Ron Coulter and his team at SUN, an advanced proppant technology and drilling fluid additive manufacturer that has been active for more than 50 years, are helping oil and gas operators fight gravity. For the past ten years, the SUN team has been fine-tuning an ultra-lightweight proppant that weighs less than traditional frack sand. The ultra-lightweight product provides better fracture matrix coverage than a sand-only mixture, improves long-term production curves and helps to maintain the fracture network—or prop—on the high side and far field of the fracture network that sand alone can’t typically reach or maintain over time.
“We took technology from our drilling beads and modified the thermal capabilities and reinforced them with nano-particles,” Coulter said. “Basically, we developed a bead that is highly stable from a temperature standpoint and has a high-pressure crush resistance.” The results have been undeniable, as Coulter said numerous operators have begun using the product to decrease production decline curves.

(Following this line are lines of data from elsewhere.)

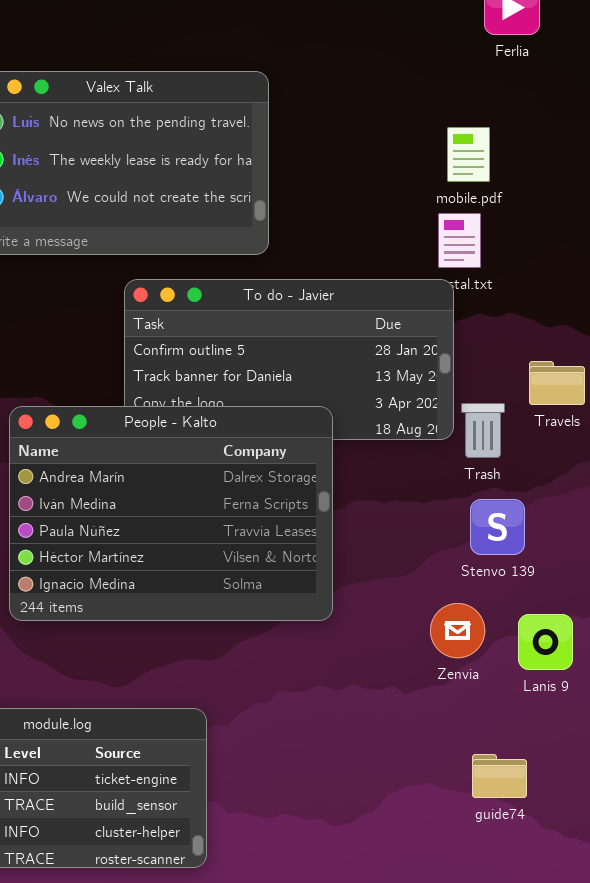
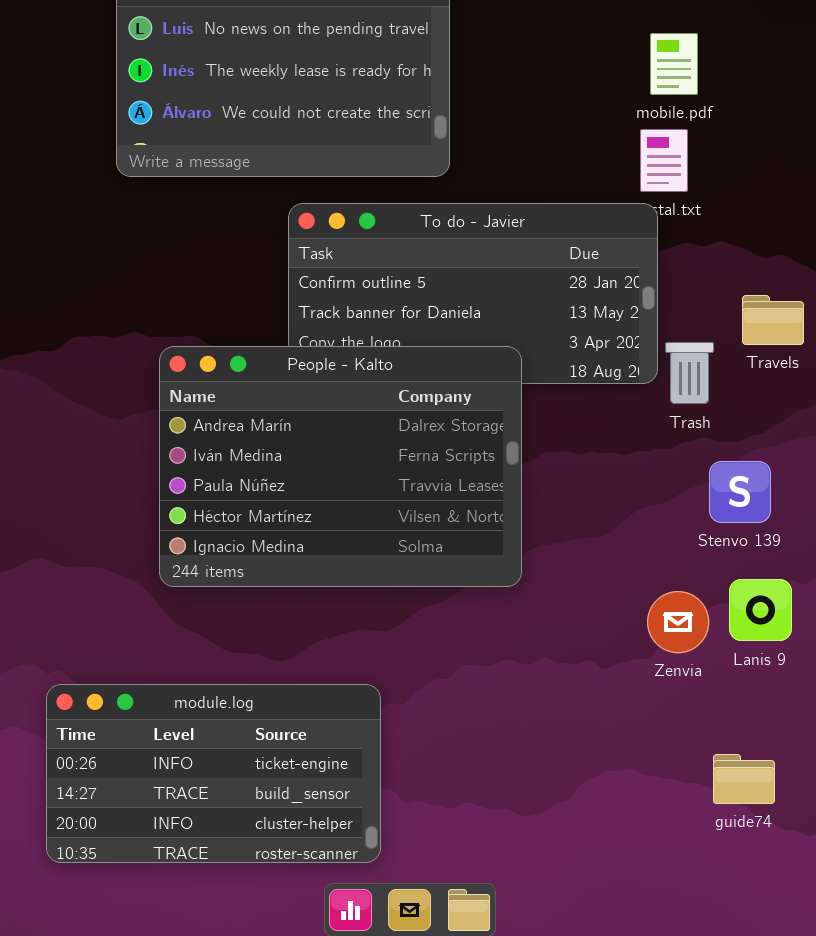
Stenvo 139: [470,499,525,555] -> [709,461,771,523], moved
Zenvia: [430,603,485,658] -> [647,591,709,653], moved
guide74: [472,754,527,798] -> [713,754,775,804], moved

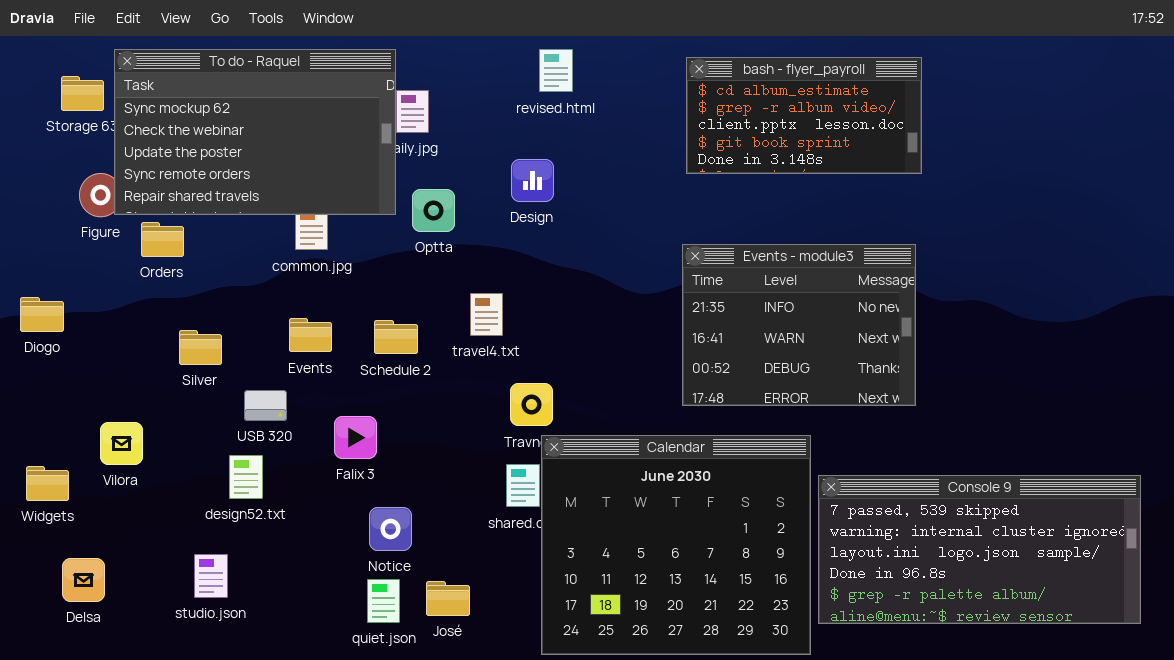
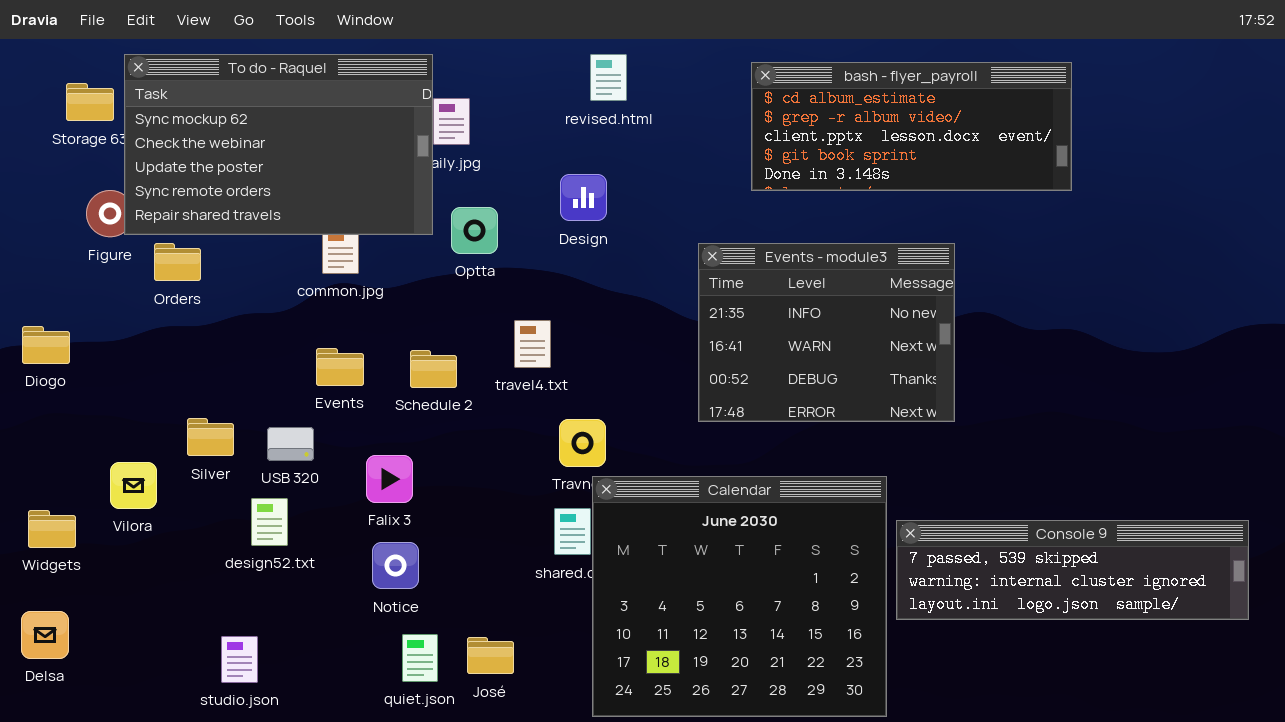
bash - flyer_payroll: [686,57,922,174] -> [751,62,1072,191], resized
Events - module3: [682,244,916,406] -> [698,243,955,422], moved
Silver: [179,330,222,365] -> [187,418,234,456], moved
Console 9: [818,475,1141,624] -> [896,520,1249,620], resized
Notice: [369,507,412,551] -> [372,542,419,589], moved
studio.json: [194,554,228,598] -> [221,636,258,683], moved
Delsa: [62,558,105,602] -> [21,611,69,659], moved

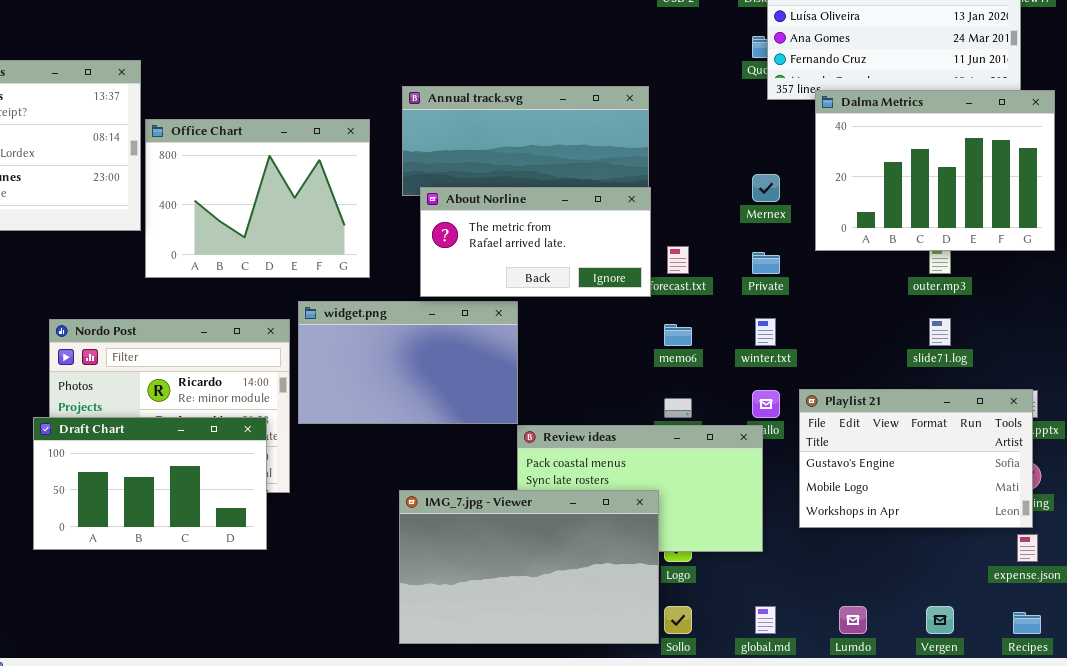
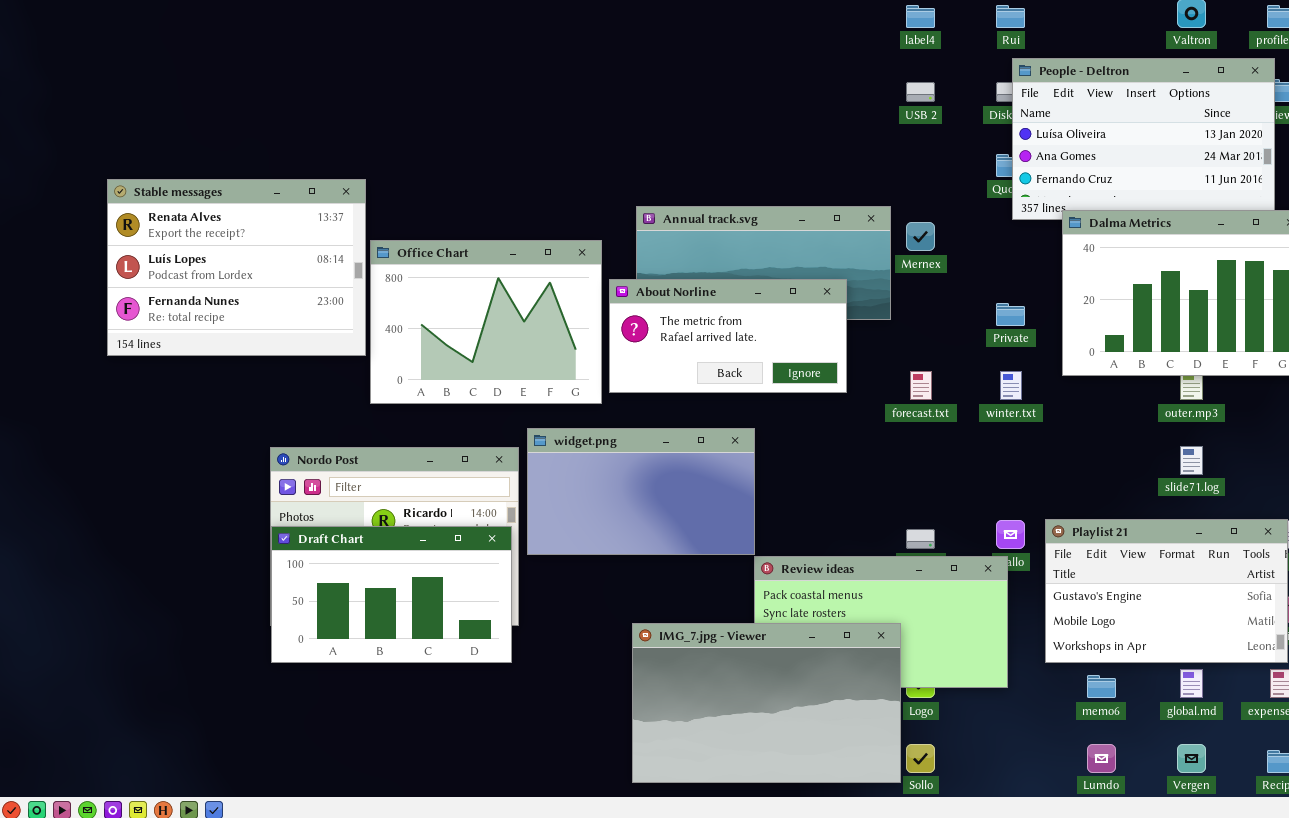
Mernex: [752,174,780,202] -> [906,222,935,251], moved
About Norline: [420,187,651,297] -> [609,279,847,393], moved
Private: [752,252,780,274] -> [996,303,1025,326], moved
winter.txt: [755,318,776,346] -> [1000,371,1022,400], moved
memo6: [664,324,692,346] -> [1087,675,1116,698], moved
Draft Chart: [33,417,267,550] -> [271,526,512,663], moved
global.md: [755,606,776,634] -> [1180,669,1203,698], moved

Although SUN is more recognized in the drilling fluid and additive sector, its proppant offerings are catching on among operators. “One of the things that is constant throughout all shale plays,” Coulter said, “is the proppant transport issue. Operators just can’t get proppant out far enough into the frack matrix. They are pumping more and more sand but in each individual-stage the sand can only go so far. Mother nature always wins. Gravity wins—the sand is going to settle.”
Because the ultralightweight proppant created by SUN weighs less than sand at 1.06 specific gravity, it is nearly buoyant in slickwater, the material can stay on the high side of a frack network. While most slickwater fracks with sand can cover only 40 percent of a reservoir network, a job that is supplemented with SUN’s proppant can reach the far field areas and prop up to 90 percent.
The purpose of the proppant is to flatten out the decline curve and keep a fracture network flowing for longer significantly increasing EUR. In most data tests, initial production rates were not impacted. The true results showed up after three to six months, Coulter said.
Over time, the proppant material does not crush like most sand and other proppant particles. Instead, the product deforms without breaking down, shifting from a spherical shape at the start to a disc oval shape after days and months of pressure are applied.
Because the proppant beads are a polymeric solid and aren’t coated, there is no dust associated with the particles and during transport the beads will not break down during loading or unloading.
Made in Louisiana at a production facility outside of New Orleans, SUN ships the product in 2,000 pound super sacks via flatbed truck. To date, operators in the Permian, Haynesville, Barnett, Mancos and Woodford shale plays have used the product. Although early versions of the ultra-lightweight proppant weren’t suitable for all shale plays, including the Bakken and Eagle Ford, the SUN team has enhanced its offerings and now, all of its products are suitable for nearly every shale play in the U.S. Originally, SUN started with a product that was suitable for 220 degree temperatures and 6,000 Psi. The newest product—OmniProp—is designed for 300 degree temperatures and more than 10,000 Psi of closure pressure, variables that are present in places like the Bakken or Eagle Ford.
The material is generally applied at 4 to 5 percent to the weight of the sand mixture being pumped. For every 100,000 pounds of sand per stage, an operator would only require roughly 4,000 to 5,000 pounds of the material.
While many peer-reviewed papers have been authored on the use and benefits of ultra-lightweight proppants, many times, operator and completion clients prefer to keep their data proprietary. When clients are asked if the ultra-lightweight proppant worked as it should have, Coulter said, “It worked they tell us. It worked really well and they want to buy more.”